Dataset
+++

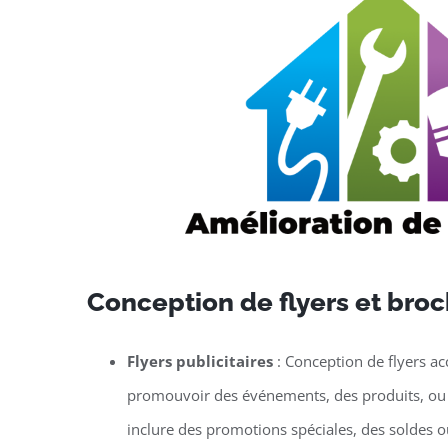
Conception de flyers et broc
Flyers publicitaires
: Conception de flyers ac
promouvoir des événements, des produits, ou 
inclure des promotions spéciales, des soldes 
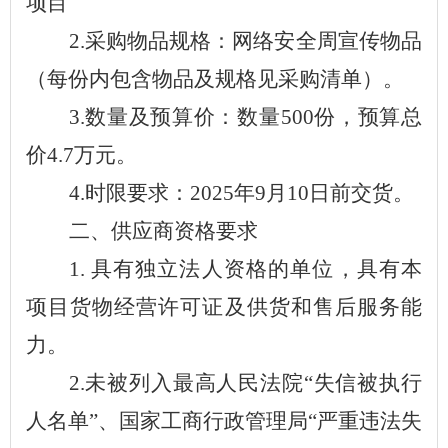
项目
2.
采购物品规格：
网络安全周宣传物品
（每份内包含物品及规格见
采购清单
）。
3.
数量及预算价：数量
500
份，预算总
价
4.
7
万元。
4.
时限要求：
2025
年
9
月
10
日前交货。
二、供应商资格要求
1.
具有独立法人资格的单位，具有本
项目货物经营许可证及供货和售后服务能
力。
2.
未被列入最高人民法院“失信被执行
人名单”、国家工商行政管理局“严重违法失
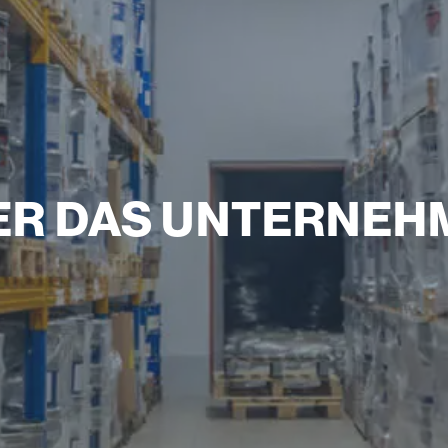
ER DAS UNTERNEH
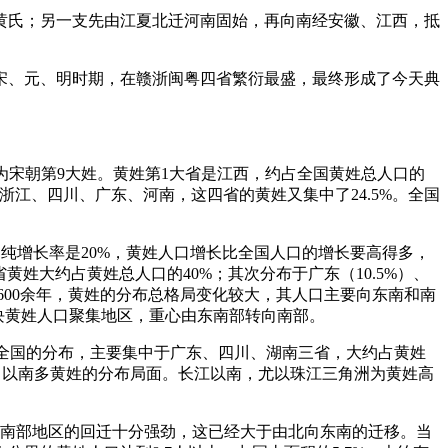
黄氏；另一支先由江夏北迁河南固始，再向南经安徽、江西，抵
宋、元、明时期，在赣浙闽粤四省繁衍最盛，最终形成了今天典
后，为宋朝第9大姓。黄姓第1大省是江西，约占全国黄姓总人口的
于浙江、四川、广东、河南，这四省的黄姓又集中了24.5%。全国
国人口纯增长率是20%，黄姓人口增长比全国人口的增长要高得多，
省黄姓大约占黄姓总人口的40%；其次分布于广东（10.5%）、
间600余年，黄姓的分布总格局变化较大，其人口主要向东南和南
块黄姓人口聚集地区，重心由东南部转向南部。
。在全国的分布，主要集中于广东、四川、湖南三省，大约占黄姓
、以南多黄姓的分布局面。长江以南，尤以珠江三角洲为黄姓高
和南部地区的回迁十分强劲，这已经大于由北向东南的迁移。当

+++

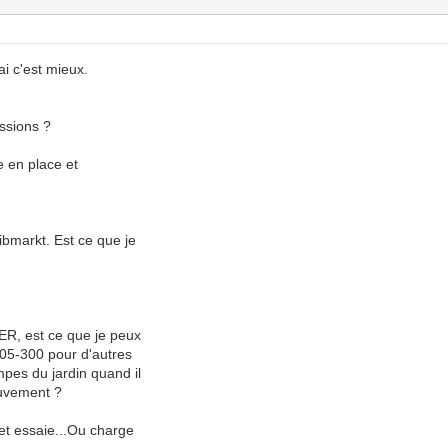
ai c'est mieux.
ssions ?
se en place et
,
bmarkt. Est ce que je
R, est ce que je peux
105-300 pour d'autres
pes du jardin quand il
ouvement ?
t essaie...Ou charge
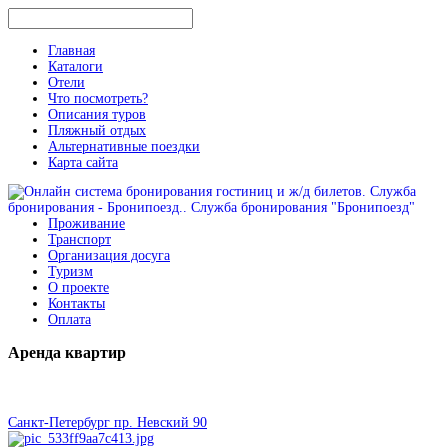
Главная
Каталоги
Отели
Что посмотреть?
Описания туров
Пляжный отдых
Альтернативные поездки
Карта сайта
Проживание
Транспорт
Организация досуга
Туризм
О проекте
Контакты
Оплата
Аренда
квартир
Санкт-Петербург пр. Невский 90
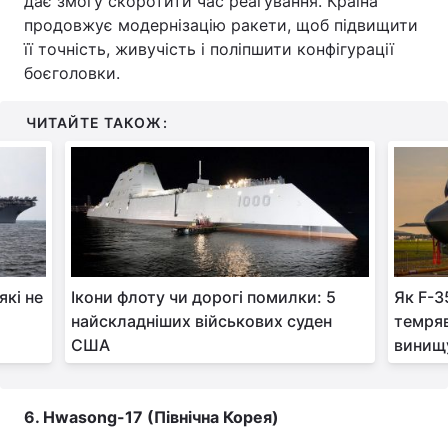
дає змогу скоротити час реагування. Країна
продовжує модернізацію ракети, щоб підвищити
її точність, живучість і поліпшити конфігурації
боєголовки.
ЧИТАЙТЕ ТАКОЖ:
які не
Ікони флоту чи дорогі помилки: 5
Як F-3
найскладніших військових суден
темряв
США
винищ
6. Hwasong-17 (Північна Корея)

+++

Assignment
Copy out the lines of the material above, starting with the line containing "ai c'est mieux." and ending with the line containing "t essaie...Ou charge". Change "jardin" to "potager" and leave everything else the same.

Response to this exercise
ai c'est mieux.
ssions ?
se en place et
,
bmarkt. Est ce que je
R, est ce que je peux
105-300 pour d'autres
pes du potager quand il
ouvement ?
t essaie...Ou charge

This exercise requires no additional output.